How I prepare a talk for a tech conference (2022)

Talk Length, Timing, and Organization

  • Many favor shorter talks (25–30 minutes) over 45–60, arguing talks should signal interesting ideas, not teach everything.
  • Strong norm: stay on schedule; overruns are seen as disrespectful to audience and following speakers.
  • Some blame speakers; others say organizers must enforce timing with clear expectations, countdown clocks, and hard cutoffs.

Intros, Credentials, and “Legitimacy by Proxy”

  • Some presenters skip or minimize “about me” sections, assuming bios are read and audience cares more about content.
  • Others want brief context to assess relevance and expertise, but dislike long CV-style intros or flattery-heavy introductions.
  • Debate over credentials:
    • One side views affiliation/track record as a useful Bayesian prior when choosing talks.
    • The other warns against argument-from-authority and prefers trust based on substance.

Humor, Memes, and Presentation Style

  • Many dislike slide decks filled with memes, gifs, or long entertainment segments; these read as nervous filler or time-wasting.
  • Light, topic-related humor, subtle jokes, or narrative storytelling are generally appreciated when they don’t derail content.
  • Some conferences lean heavily into performance and entertainment, which juniors enjoy but seniors may find vacuous.

Practice, Preparation, and Demos

  • Strong advocacy for extensive rehearsal, timing runs, and recording oneself; practice improves flow and reduces reliance on notes.
  • Others struggle to rehearse (find it cringe or unnatural) yet still give decent talks; some rely on deep subject familiarity and improvisation.
  • Disagreement on live demos: many recommend pre-recorded demos to avoid typos and technical failure; a minority deliberately embrace live coding and possible failure as authentic and engaging, with local fallbacks.

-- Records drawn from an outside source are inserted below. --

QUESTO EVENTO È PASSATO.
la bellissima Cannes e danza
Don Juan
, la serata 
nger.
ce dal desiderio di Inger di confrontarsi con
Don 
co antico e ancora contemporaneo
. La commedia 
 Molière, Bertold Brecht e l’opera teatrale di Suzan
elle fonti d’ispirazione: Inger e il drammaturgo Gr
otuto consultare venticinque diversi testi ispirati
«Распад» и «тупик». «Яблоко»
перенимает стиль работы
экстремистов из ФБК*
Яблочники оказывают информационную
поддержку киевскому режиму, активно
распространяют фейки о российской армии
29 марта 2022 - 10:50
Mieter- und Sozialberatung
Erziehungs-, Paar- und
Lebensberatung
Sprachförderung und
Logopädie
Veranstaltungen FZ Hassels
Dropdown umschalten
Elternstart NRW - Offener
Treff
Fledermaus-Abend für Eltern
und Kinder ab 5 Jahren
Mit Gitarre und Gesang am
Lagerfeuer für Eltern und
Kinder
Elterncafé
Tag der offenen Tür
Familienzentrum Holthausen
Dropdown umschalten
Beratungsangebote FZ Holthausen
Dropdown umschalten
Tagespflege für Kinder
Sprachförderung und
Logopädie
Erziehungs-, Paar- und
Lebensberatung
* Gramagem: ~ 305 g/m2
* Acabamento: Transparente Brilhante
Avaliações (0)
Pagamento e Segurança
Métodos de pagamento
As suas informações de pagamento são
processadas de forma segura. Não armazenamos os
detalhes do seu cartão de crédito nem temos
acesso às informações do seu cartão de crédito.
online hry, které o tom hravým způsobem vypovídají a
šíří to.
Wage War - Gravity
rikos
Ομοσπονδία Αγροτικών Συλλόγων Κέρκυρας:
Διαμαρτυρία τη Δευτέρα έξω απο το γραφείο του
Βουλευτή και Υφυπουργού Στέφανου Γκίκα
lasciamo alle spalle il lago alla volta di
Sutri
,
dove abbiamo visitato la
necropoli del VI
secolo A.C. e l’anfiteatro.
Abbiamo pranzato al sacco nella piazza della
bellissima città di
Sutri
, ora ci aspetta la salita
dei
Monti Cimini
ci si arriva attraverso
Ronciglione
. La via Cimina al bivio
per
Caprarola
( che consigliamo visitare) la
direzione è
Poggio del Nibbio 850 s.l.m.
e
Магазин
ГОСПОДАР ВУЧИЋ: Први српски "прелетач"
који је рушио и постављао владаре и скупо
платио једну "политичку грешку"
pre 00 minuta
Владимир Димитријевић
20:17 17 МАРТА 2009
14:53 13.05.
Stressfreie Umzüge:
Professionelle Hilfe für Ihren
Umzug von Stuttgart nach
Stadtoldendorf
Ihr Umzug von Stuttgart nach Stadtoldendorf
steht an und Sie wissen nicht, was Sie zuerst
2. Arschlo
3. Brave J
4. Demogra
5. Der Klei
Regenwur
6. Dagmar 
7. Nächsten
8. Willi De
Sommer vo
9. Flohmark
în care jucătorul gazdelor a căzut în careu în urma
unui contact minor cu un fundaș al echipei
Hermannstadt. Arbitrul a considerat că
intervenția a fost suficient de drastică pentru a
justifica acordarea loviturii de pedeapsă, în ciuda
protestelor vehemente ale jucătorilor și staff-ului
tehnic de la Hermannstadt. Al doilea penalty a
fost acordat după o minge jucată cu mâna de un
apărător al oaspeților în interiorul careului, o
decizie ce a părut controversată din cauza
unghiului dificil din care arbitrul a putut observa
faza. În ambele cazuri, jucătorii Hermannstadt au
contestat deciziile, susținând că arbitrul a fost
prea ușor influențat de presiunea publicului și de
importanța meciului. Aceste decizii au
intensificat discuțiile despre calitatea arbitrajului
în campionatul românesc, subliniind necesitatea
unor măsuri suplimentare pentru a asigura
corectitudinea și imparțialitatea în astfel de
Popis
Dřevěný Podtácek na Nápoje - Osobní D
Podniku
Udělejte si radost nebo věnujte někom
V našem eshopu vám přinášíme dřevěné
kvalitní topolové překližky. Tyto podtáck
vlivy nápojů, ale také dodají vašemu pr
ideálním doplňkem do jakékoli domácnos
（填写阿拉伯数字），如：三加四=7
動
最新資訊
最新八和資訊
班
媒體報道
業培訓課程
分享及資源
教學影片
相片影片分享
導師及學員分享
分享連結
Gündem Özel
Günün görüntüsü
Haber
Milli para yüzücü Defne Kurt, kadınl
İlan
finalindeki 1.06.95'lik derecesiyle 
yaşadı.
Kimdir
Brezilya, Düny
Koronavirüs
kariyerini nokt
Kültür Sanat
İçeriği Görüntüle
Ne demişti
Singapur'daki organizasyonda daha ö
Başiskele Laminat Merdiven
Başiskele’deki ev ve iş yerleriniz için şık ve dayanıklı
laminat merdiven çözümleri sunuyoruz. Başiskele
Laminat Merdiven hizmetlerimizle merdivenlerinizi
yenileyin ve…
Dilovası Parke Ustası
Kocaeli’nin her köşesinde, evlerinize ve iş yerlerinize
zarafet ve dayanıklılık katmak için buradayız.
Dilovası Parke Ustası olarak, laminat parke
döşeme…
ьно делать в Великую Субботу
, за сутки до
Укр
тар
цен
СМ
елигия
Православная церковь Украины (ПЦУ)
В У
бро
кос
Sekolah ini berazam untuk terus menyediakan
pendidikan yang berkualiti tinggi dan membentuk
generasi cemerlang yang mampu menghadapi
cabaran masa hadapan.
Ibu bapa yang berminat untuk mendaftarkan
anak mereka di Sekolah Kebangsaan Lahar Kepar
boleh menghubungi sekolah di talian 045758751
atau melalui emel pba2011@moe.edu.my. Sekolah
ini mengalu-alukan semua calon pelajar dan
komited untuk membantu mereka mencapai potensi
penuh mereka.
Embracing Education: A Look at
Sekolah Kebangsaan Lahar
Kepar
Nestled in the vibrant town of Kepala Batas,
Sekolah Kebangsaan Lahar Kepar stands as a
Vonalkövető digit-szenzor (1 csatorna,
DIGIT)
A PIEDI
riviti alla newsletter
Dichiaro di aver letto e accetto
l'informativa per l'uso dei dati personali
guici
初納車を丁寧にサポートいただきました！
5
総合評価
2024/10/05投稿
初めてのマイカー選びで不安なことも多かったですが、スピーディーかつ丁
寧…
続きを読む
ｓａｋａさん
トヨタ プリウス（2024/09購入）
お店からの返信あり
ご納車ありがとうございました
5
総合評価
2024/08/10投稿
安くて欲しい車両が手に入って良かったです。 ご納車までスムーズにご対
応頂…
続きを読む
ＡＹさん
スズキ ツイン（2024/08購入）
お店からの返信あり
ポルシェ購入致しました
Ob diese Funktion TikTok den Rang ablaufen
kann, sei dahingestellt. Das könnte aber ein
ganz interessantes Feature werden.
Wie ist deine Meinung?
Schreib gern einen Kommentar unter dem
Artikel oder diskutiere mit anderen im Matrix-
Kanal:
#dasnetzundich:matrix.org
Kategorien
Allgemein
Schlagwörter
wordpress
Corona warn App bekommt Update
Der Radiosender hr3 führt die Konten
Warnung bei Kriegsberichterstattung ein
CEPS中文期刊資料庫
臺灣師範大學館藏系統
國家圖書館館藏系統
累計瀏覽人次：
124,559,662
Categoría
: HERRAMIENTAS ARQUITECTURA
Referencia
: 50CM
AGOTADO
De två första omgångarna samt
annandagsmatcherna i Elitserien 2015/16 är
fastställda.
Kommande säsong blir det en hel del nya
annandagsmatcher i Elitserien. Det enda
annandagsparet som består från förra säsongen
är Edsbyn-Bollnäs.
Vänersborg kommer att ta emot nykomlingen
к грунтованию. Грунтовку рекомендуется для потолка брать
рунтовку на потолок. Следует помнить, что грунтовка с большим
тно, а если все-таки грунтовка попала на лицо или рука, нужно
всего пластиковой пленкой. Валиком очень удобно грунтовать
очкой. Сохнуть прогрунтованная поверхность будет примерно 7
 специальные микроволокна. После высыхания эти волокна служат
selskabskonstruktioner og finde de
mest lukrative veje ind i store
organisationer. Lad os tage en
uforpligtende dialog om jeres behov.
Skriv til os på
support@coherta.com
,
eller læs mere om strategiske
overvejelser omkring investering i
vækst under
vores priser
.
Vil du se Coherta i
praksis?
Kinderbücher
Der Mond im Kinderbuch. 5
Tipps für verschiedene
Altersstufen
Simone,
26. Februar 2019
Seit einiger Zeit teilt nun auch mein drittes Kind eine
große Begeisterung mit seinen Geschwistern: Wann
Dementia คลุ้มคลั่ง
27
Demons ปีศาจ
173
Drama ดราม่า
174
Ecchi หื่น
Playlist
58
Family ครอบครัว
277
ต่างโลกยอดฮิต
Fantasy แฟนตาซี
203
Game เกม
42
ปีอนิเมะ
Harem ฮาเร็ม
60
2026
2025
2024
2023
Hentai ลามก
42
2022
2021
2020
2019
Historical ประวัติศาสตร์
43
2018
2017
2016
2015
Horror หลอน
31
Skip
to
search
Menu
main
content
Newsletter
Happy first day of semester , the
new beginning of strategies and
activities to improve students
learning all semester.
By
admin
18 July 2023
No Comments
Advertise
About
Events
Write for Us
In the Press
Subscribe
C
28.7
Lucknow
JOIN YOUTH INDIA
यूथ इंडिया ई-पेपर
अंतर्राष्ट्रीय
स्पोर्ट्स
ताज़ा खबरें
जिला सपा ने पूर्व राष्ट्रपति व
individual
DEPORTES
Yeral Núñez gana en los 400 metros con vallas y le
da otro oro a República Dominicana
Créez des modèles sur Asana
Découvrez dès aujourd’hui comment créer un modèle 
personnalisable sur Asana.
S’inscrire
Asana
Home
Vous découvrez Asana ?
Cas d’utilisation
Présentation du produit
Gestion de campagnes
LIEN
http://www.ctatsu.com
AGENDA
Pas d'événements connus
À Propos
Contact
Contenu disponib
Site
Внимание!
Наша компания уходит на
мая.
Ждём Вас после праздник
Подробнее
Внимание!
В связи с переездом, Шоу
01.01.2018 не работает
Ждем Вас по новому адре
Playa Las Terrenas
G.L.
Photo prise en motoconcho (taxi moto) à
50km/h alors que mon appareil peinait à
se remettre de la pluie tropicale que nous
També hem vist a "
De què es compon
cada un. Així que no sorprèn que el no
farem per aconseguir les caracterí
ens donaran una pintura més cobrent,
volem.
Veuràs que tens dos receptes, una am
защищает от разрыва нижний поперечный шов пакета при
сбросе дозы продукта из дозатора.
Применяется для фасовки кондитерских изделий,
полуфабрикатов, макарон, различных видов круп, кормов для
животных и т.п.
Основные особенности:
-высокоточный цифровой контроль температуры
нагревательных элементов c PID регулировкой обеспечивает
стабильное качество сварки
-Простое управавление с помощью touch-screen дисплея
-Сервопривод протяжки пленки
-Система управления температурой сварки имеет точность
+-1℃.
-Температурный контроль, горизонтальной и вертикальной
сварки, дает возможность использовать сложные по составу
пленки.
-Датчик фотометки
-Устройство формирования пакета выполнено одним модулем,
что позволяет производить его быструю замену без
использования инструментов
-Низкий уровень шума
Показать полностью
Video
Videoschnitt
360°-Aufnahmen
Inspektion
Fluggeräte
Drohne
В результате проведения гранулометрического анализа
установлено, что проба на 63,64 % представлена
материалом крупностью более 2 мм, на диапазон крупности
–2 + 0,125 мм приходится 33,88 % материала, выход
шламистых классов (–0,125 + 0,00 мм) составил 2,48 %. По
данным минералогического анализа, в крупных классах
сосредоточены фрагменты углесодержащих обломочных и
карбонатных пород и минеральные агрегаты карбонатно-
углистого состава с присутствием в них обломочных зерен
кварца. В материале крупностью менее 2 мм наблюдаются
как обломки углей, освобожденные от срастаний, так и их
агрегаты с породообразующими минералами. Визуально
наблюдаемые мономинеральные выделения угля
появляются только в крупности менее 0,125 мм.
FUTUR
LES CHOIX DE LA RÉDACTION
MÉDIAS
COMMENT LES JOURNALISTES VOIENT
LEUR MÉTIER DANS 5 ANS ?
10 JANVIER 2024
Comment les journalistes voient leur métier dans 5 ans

Slides and Information Density

  • Critique of “walls of text”: they split attention between reading and listening.
  • Preference for simple slides with minimal text plus rich speaker notes or a separate blog post for depth.

Q&A: Value vs. Downsides

  • Broad agreement that speakers should repeat or summarize questions for clarity and recordings.
  • Split on whether Q&A should exist:
    • Critics cite grandstanding, off-topic rambling, and low value.
    • Supporters see interactive discussion as the main reason to attend live, recommending curation (online submission, upvoting, hand-votes) to filter good questions.

Content vs. Performance

  • Repeated emphasis that useful, actionable content matters more than polish.
  • Smooth but empty talks are seen as a bigger failure than rough delivery that genuinely teaches something.